If the person selects 'yes' on the GUI, then the robot will plan a route to the centre of the room that the meeting is to take place in (using move base PRM). It will then verbally ask the person to follow them and drive to the room.

Check Enough People

Once the robot arrives at the meeting room with the person, a person counter is incremented to check how many people are in the room. If it is less than 2, then the robot will go back to the explore state and search for more attendees to the meeting. If there is 2 people now in the room, the program will terminate and the meeting can take place.
State Machine Diagram

Possible Improvements

Due to the time constraints we had with this exercise, there were a couple of improvements/extensions that we would of liked to have been able to add to our system:
  • • Using a Kinect sensor to be able to detect people using face detection, and then using the Kinect's depth sensor to be able to work out how far away the person is
  • • When guiding the person back to the room, check using a camera that the person is still following the robot
  • • A machine learning approach for laser/image detection of peoples legs

Advice to Future Students

The module itself was hard, compared to modules we had previously taken. Be prepared to do extra background research, and to spend a lot of time in the Computer Science labs. Some tips to take into consideration are:
  • • Always charge laptop + robot batteries when not running the robot we found our laptop battery would die extremely quickly after being charged, which was extremely irritating whilst trying to test the robot as we had to keep waiting for the laptop to become charged again before we could test a new piece of code.
  • • Remember that the time is limited don't be to ambitious with what you want to do, set yourself realistic goals.
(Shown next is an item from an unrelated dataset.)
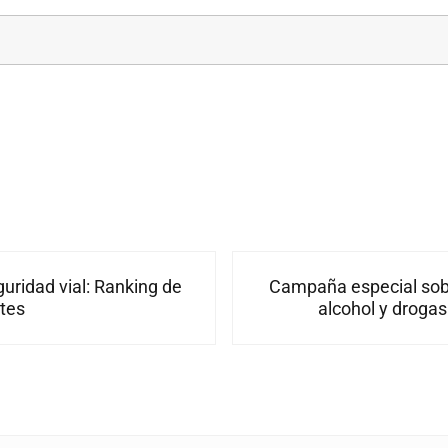
Siguiente entrada:
uridad vial: Ranking de
Campaña especial sob
tes
alcohol y drogas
We found most things don't always work for the first time, as different sensors can be unpredictable, meaning code can take a while to tweak to work as expected.
  • • Tweak the parameters! if using any of the Navstack components such as move base or AMCL, make sure to play around with the parameters, as we found this could dramatically change the behaviour of the robot.
  • • Use RVIZ and Stage, stage can be great to save time when testing trivial tasks, rather than having to go through setting up the robot, however make sure you do actually test it on the robot as robots are unpredictable! RVIZ is great if you need to visualise something for debugging, such as the robots laser readings, or the path that the robot has planned to move to
  • • Experiments!, remember to experiment on any parameters you have set, and different approaches you have used. Make sure each experiment is set out correctly and has the relevant sub headings, and all results tables have the correct measurements in. (We managed to loose quite a few marks by having the experiments done, but not having sub headings!).